Before Stonewall (1984)
The Stonewall Riots of 1969 are often considered a turning point for LGBTQ+ rights in America. But Greta Schiller and Robert Rosenberg’s Before Stonewall traces the history of the gay, lesbian, bisexual, and transgender community back all the way to the Harlem clubs of the 1920s.
Also recognized by the National Film Registry, this Emmy-awarded documentary sheds light on lesser-known parts of history, and is a lovingly researched tribute to our queer forebears who thrived in the face of censorship and discrimination.

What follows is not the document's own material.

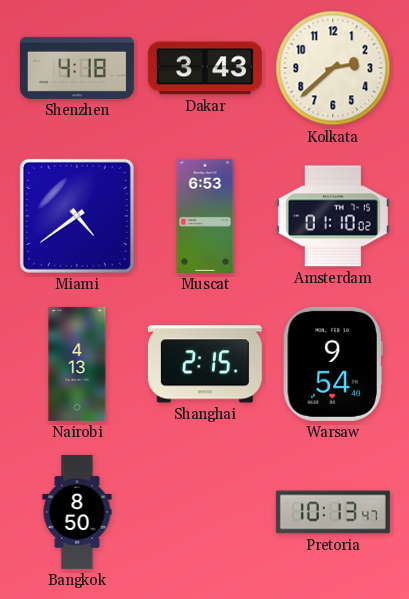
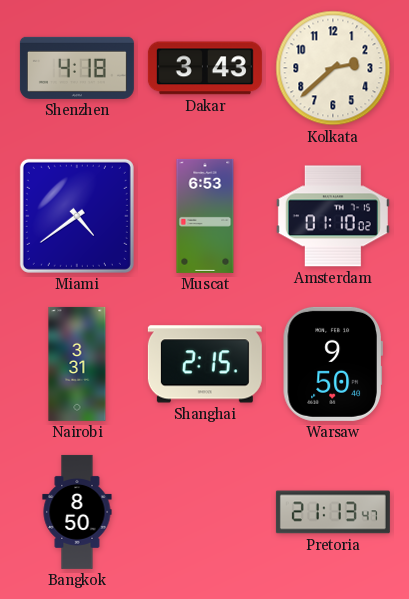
Nairobi: 4:13 -> 3:31
Warsaw: 9:54 -> 9:50
Pretoria: 10:13 -> 21:13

Silverlake Life: The View from Here (1993)
Silverlake Life: The View from Here won the Grand Jury Prize at the 1993 Sundance Film Festival before winning a Peabody Award in 1994, but it remains a relatively unknown film. By and about long-time partners Tom Joslin and Mark Massi, the documentary is an unflinchingly honest look at life with AIDS.
It’s also a moving account of two people who’ve chosen to brave their illness together. As subject and filmmaker, Tom documents their lives post-diagnosis — endless doctor’s appointments, grocery shopping, dancing in the living room — with an obsession that sometimes upsets Mark, who takes on the camera in an act of love and of grief later on in the film, before Tom’s friend and former student, Peter Friedman, finishes it.
The result is an uncompromising and sharply focused film that’s tragic and bittersweet. “What a way to live,” Joslin says to the camera, and to us, all these years later. “What a way to die.”
Directed by Sam Feder and executive produced by Laverne Cox, Disclosure is a critical look at transness as depicted on screen, from the early days of cinema to today’s hit TV shows. Featuring interviews from Cox, Lilly Wachowski, Yance Ford, and Chaz Bono, among others, the film is a straightforward exploration of the profound effect of the stories we tell on the very real lives of trans people.
This coming LGBTQ+ History Month and, truthfully, every month, it’s worth turning to the documentaries above as a reminder of how far we’ve come as a community, and how far there is left to go. What’s your favorite LGBTQ+ documentary?